My initial reaction to the screen breaking was despair and frustration. “How could I be so careless! Replacing a screen costs upwards of $100! Argh!”
These were the kinds of thoughts rushing through my head in the moments after the break.
Damaged phone screens are a pretty common occurrence nowadays. In fact, there’s a multi-million dollar industry just in screen repairs alone. “They don’t make ’em like they used to,” my grandad would say.
My screen is still working, which is great because it means the break is only a cosmetic flaw. The phone still functions as normal, allowing me to write articles on the train (like now), send messages to friends, listen to podcasts and read baseball articles. All is well.

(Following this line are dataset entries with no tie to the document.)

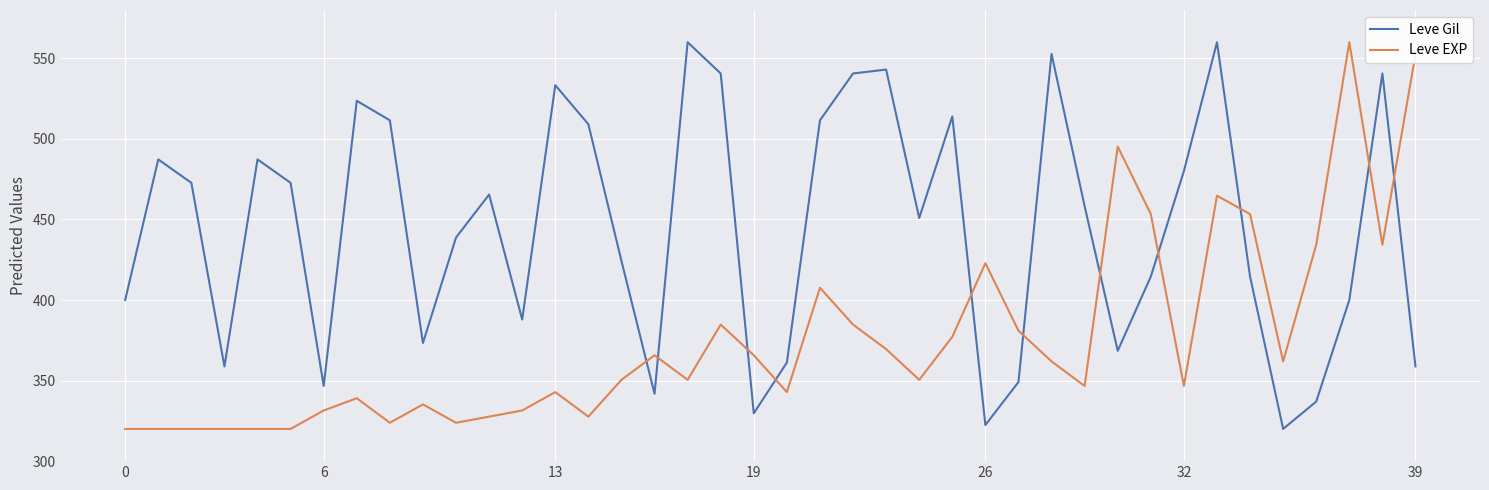

Rank the series by their average value, from highest to lowest.

Leve Gil, Leve EXP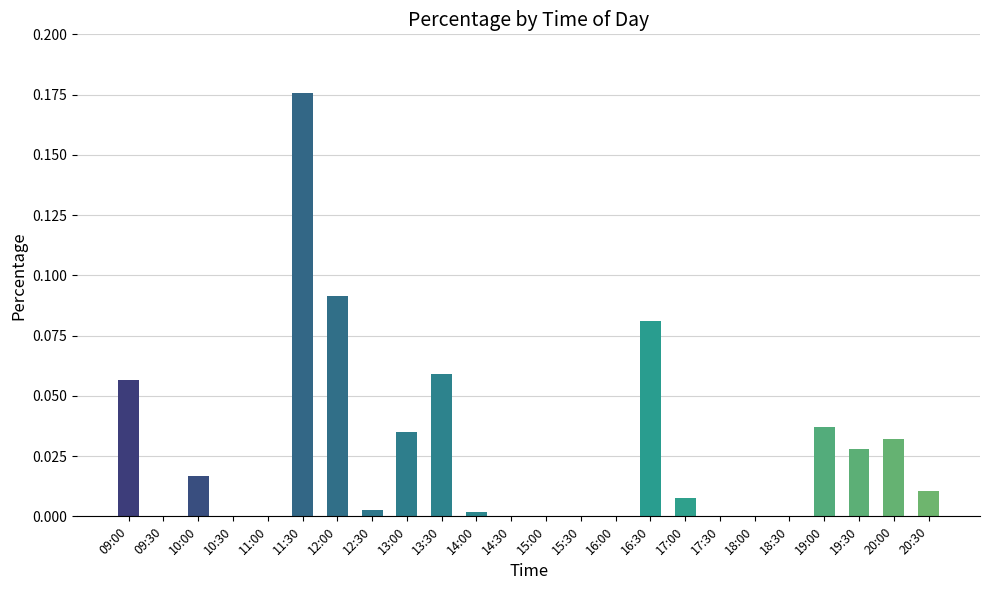

Which label corresponds to the largest value in the chart?

11:30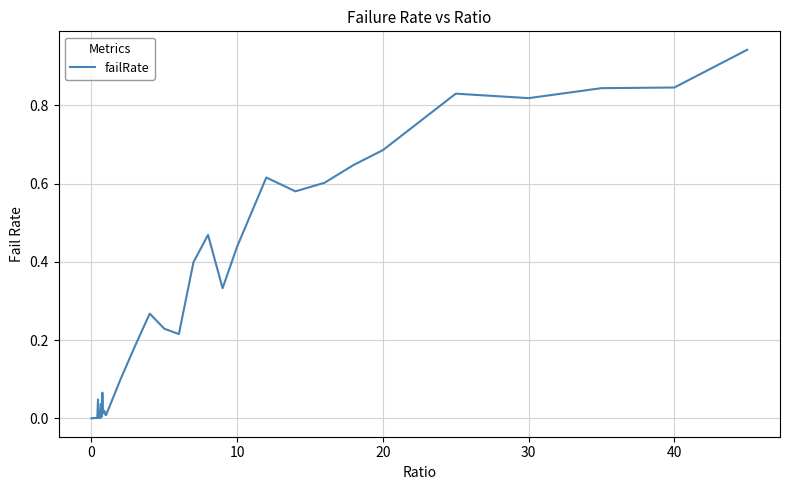

Does the chart display data point markers on the line(s)?

No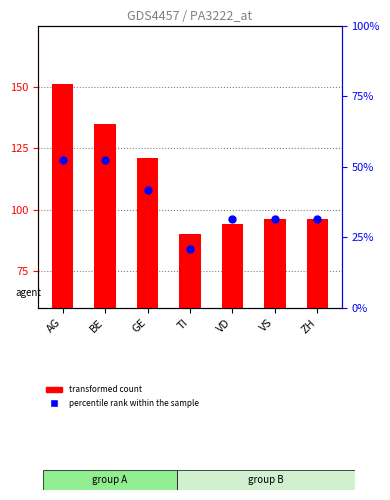

What are all the series names shown in the legend?

transformed count, percentile rank within the sample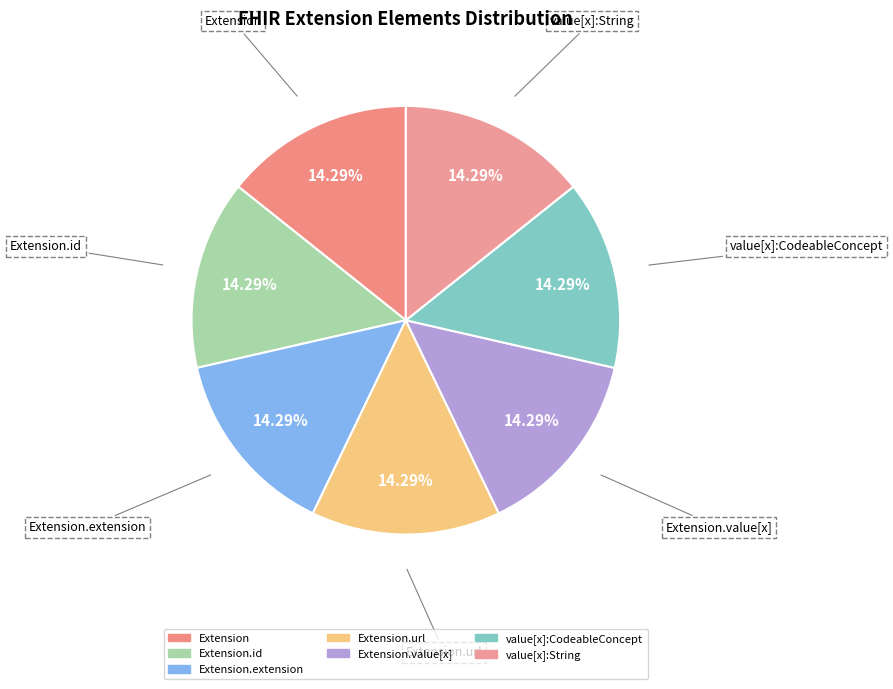

How many segments does this pie chart have?

7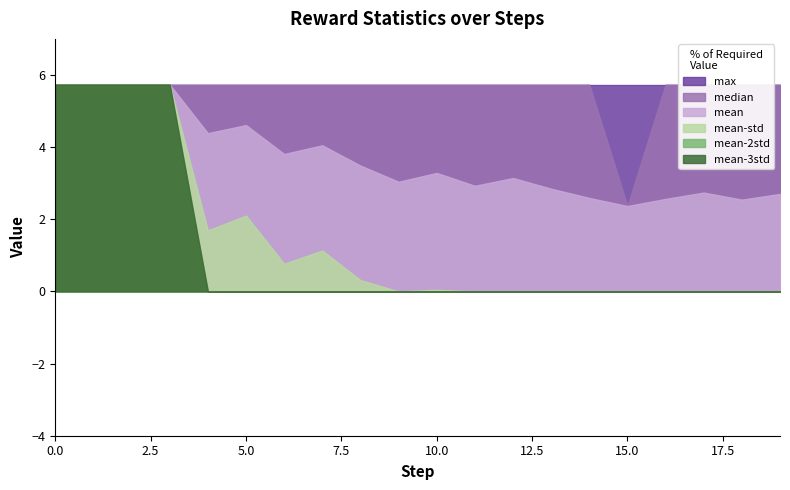

True or false: median has more than 1 interior local peaks.

False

From some quick research I did, these kinds of breaks (the cosmetic kind) are the most common. Considering my phone still functions as normal, why did I have a flash of disappointment and irritation when it occurred?

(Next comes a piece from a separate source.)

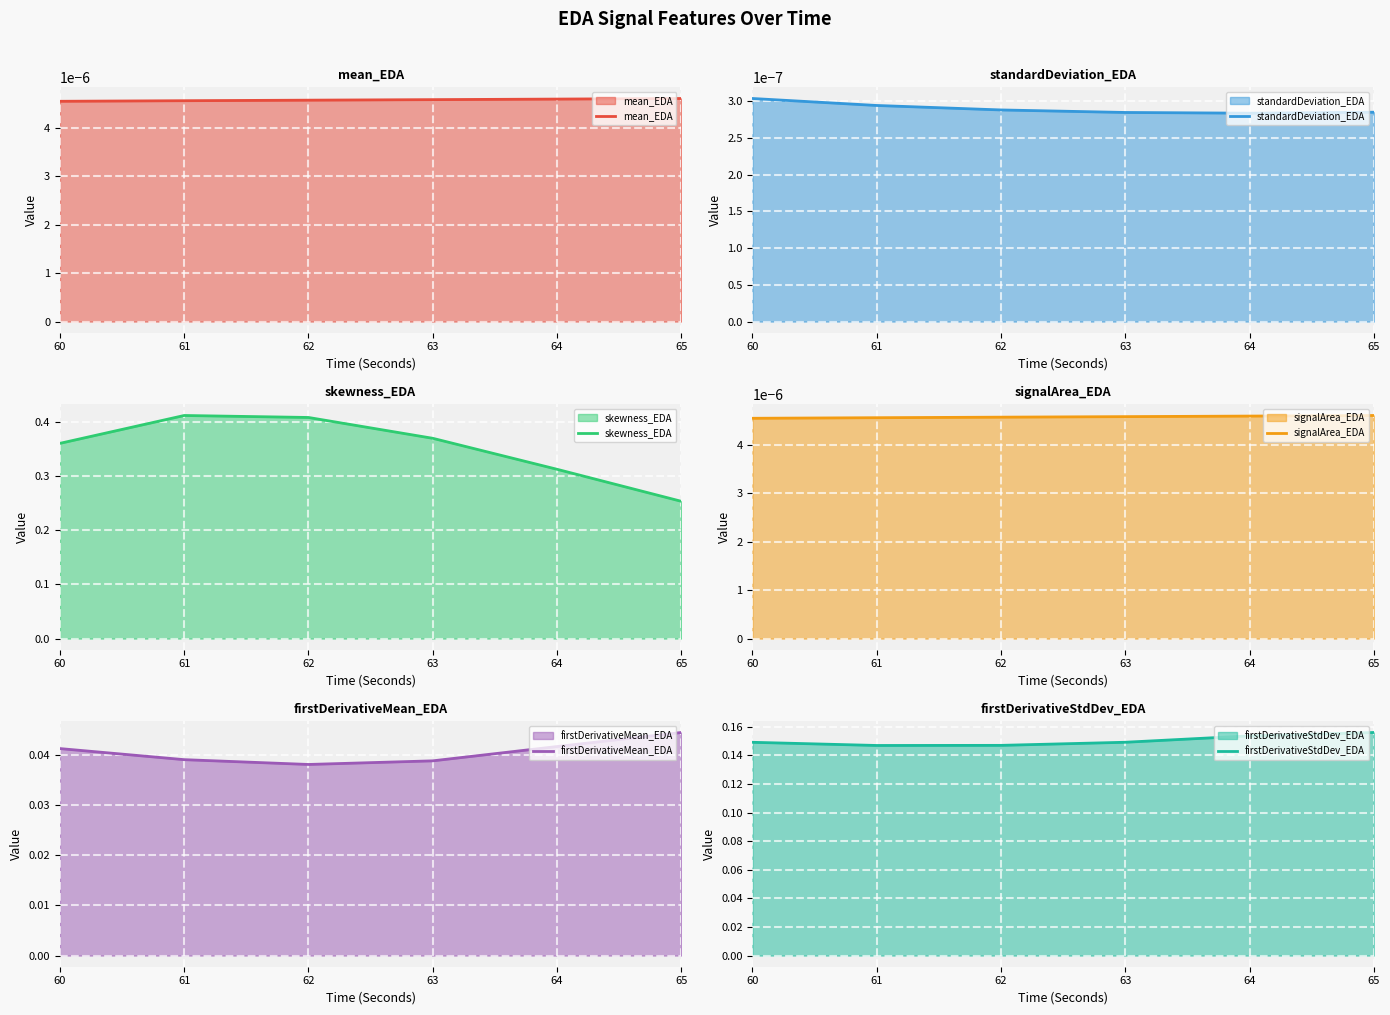

What is the average value of the firstDerivativeStdDev_EDA series?

0.2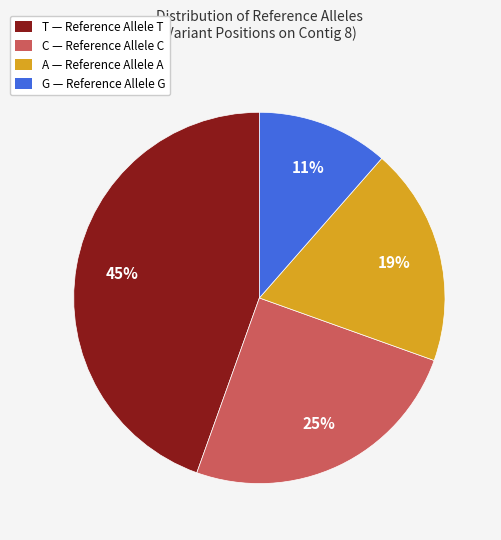

To the nearest percent, what is the average slice percentage?

25%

I have some suspicions, and they all have to do with my self-perception.
On some level, I think I view myself as a very organised, clean and orderly person. These are all labels I apply to myself. Sure, I apply the labels based on my past behaviour (e.g. I keep my desk clean, I make my bed most days, I clean up the kitchen when I’m done), but it’s still an evaluation of the past – not an indicator of the present or future.

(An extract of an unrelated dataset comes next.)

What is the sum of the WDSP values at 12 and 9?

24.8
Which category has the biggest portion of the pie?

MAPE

Breaking a phone screen in such a mundane and unintentional way is not something that a person with those labels would do. In short, breaking the screen challenged my self-perception and created some conflict.
Further, there was concern over future implications. My phone might still function as normal, but now, someone might see me on the train with a cracked screen and think “Ah, that person is a bit of a clutz.” To which, my ego might respond: “No! Please don’t take this minor example as my true nature! I’m really a clean and organised ego, I really am!”
Again, the ego comes to the forefront, so concerned with labels and categories.
None of these labels and categories means too much to me. I don’t think I’ll be able to eliminate my unconscious self-perception models (nor would I want to), but I can become more aware when they’re coming into effect.
Nowadays, when I notice these perceptions, they evoke laughter. I laugh for the fickle nature of these emotions and thoughts I have. What a wonderful world we live in!
Later in the day, as I finished writing this, I spilt tea on my lap. A rather fitting conclusion.